Tchad : les avocats d’Hassan Azene et ses complices dénoncent leur détention illégale

Tchad : les avocats d’Hassan Azene et ses complices dénoncent leur détention illégale

JUSTICE – Lors d’une communication faite à la Maison des médias de N’Djamena, un collectif d’avocats composé de Ngarta Eléazar, Lokoulde Francis, Albas Jacques Derthal et Moune Koudanbe a demandé la libération immédiate de Abdelkerim Djibrine, Djouma Ousmane et Hassan Azene conformément à l’article 450 du code de procédure pénale.

« Tout prévenu qui a été relaxé ou absout, ou condamné à une peine d’emprisonnement avec sursis ou à une simple peine d’amende, est immédiatement mis en liberté nonobstant appel », dispose l’article 450 du code de procédure pénal. C’est dans l’esprit de cet article que les avocats de Abdelkerim Djibrine, Djouma Ousmane et Hassan Azene ont tenu à informer l’opinion nationale sur la « détention illégale » de leurs clients.
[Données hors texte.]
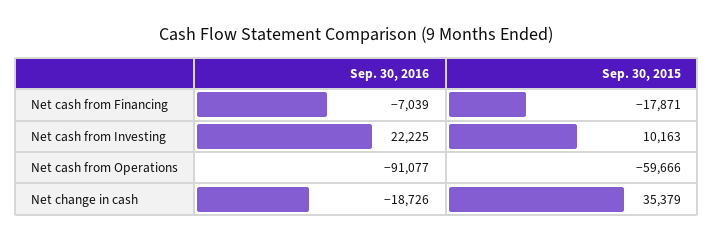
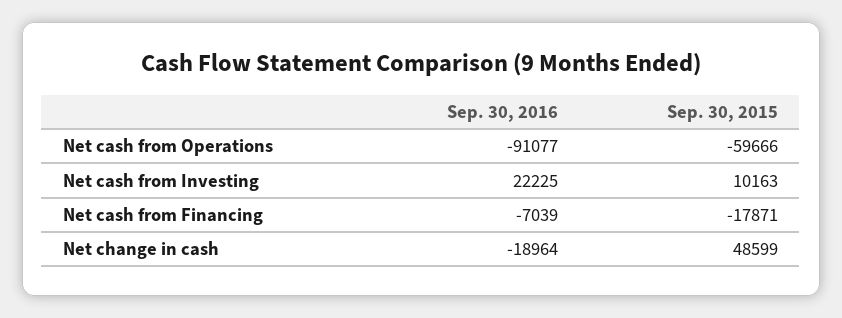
Sep. 30, 2016, Net change in cash: -18726 -> -18964
Sep. 30, 2015, Net change in cash: 35379 -> 48599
La Chambre correctionnelle du Tribunal de Grande Instance de N’Djamena a vidé en date du 24/05/2019 sa saisine en condamnant Monsieur Abdelkerim Djibrine à sept (7) ans d’emprisonnement avec sursis et à payer la somme de 500.000 francs CFA d’amende ferme.  Hassan Azene a écopé d’une peine de cinq ans d’emprisonnement avec sursis et a été condamné à payer la somme de 500.000 francs CFA d’amende ferme. Djouma Ousmane a été relaxé au bénéfice du doute. En outre, à titre de 15.000.000 francs CFA assortie d’une exécution provisoire de réparation, une somme 5.000.000 francs CFA a été allouée à la partie civile.

Le collectif des avocats de la défense estime que leurs clients « devaient être systématiquement libérés selon la lettre et l’esprit du Code de procédure pénale ». Ils déplorent qu’une semaine après le verdict du Tribunal, leurs « clients sont encore en détention pour des raisons inavouées ». « Le Parquet général près la Cour d’appel de N’Djamena fait obstruction à leur liberté alors que le parquet d’instance a signé les ordres de mise en liberté conformément au dispositif du jugement correctionnel les condamnant », ajoute Me Ngarta Eléazar.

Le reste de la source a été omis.